Students were outraged, believing that he had no right to spread what they considered to be hateful messages. They crowded around him, and another preacher who joined later in the afternoon, and even held signs that countered his, such as “Love never fails” and other messages they felt were positive. They were clearly upset at the presence of the preachers, and argued relentlessly with them. This interaction lasted well into the afternoon until the preachers finally left.

Both sides, the preachers and the students, were spewing information at one another, trying to prove that they were right and the other wrong. They exchanged Bible verses and different interpretations of what those meant, neither side giving in to the other or accepting what they had to say. The students were angry, some in tears, and both the preachers and the students felt like they were correct in their views.

No sensible, calm conversation could be had, because both were too set in their opinions to attempt a rational exchange.

This encounter didn’t end in violence—it was simply a standstill of butting heads and strong-willed individuals. But what it shows is that arguing over opinions and being unrelenting in personal views is sometimes problematic, causing the aforementioned rift in society.

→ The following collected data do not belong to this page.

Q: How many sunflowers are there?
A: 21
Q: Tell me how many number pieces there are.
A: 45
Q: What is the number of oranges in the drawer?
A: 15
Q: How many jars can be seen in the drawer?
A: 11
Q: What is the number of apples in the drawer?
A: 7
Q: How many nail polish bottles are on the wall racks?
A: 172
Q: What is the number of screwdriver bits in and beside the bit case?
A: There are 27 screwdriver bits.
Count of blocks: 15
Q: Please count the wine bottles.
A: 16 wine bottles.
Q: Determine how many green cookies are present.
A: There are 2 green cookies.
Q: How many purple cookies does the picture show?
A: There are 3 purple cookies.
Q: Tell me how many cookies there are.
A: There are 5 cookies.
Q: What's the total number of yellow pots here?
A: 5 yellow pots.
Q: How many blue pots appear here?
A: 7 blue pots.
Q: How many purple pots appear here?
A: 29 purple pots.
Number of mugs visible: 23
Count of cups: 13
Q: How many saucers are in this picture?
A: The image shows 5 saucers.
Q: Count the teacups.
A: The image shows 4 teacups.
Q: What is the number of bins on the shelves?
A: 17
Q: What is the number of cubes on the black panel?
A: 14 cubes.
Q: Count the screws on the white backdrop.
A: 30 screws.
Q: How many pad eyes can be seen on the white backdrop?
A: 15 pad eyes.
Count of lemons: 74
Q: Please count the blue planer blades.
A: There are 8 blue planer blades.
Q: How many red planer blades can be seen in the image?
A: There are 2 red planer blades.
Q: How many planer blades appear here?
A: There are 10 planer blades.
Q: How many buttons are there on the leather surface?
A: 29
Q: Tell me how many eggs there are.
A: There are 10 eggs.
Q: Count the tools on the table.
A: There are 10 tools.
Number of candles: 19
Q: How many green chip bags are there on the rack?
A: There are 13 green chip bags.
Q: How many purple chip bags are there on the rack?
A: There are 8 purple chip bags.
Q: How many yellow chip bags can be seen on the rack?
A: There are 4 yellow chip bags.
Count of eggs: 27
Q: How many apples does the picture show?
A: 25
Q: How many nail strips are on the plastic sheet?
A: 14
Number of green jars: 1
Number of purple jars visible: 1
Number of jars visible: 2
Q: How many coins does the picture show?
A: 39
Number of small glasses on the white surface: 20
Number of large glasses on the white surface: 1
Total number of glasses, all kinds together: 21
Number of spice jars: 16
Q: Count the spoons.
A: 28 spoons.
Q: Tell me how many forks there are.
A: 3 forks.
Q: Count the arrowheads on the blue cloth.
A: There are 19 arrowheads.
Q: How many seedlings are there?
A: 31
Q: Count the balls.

The cognitive biases that lead to our stubbornness in opinion-forming are there for a reason—making decisions and sticking to them is good for us and humanity’s survival. There’s no doubt that constant indecisiveness would be problematic. But inflexibility also causes problems and divides us on things that might be best if we were united on. Which is a problem.

No one is sure why or how we develop these cognitive biases. Pickel’s best guess is that it’s a byproduct of the way our cognitive system works. We’re naturally inclined to sort things into categories in our mind, because if we didn’t, our brains would get overwhelmed. This includes people, as well as things. It’s not wrong or bad; it’s just what we do.

However, going the next step and using those biases to treat people differently, or assume that an opinion is the correct one, is not something that we’re required to do to avoid confusion.

So the presence of cognitive biases is inherently human. The way that they’re used, however, is a result of experiences and upbringing, as well as some things that still haven’t been completely figured out. It’s a tough concept to grasp, which is why most people don’t give it a second thought. We think the way we do because we just do. And that’s that.

Except that it’s not. Because if we want to have a chance to get over these biases, to realize that we’re not always right, and we’re not always going to be, then Pickel says that we need to recognize that these biases exist.

Just through increasing our knowledge about them, and how they can affect our decision making, can help us to examine our own actions and make changes. Just the act of stopping to think about why we believe what we believe, as well as entertaining the thought that we might not be right about it, is enough to somewhat counteract the problem. This is what Emily does to decrease her biases of straight, white, cisgender men. She wants to be a therapist, and she knows that there isn’t room for biases in her future profession. Because she is able to acknowledge their existence, she’s also able to overcome them.

If you’re convinced that you’re right, logically, you aren’t going to be searching for reasons why you might not be. It just doesn’t make sense. Which is why so many of us are in this situation of thinking we’re right when we might not be. And also why addressing the problem might be necessary.

However, there is no fix-all to this problem. There are so many different factors at play here that it would be impossible to change the way we all think, according to Pickel. We’ll probably never be able to stop everyone from thinking that their way is the only way, but it might be possible to change a few. And that’s how progress can be made.